Entries supplied =>
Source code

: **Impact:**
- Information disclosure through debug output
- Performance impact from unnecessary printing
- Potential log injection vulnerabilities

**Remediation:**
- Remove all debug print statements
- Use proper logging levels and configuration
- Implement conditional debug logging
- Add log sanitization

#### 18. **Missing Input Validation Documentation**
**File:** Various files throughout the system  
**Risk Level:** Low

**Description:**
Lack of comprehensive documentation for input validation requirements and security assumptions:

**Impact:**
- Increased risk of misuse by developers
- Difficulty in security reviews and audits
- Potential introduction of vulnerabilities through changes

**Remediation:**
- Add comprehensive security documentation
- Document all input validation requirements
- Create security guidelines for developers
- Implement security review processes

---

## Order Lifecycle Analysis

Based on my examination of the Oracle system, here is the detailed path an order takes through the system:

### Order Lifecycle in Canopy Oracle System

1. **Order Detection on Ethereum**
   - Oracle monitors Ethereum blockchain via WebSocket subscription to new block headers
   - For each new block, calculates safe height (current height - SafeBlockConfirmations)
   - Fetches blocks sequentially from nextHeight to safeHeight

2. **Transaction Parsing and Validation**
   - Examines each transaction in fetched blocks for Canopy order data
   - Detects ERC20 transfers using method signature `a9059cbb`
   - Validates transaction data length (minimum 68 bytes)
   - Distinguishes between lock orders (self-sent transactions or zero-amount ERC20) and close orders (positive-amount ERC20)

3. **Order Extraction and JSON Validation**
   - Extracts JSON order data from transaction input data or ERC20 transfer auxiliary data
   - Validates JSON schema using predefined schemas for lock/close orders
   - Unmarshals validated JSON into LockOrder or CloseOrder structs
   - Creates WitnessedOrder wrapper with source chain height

Instruction => Reproduce verbatim the lines of the records above starting at the line containing "2. **Transaction Parsing and Validation**" and ending at the line containing "- Distinguishes between", with both of those lines included.

Worked solution =>
2. **Transaction Parsing and Validation**
   - Examines each transaction in fetched blocks for Canopy order data
   - Detects ERC20 transfers using method signature `a9059cbb`
   - Validates transaction data length (minimum 68 bytes)
   - Distinguishes between lock orders (self-sent transactions or zero-amount ERC20) and close orders (positive-amount ERC20)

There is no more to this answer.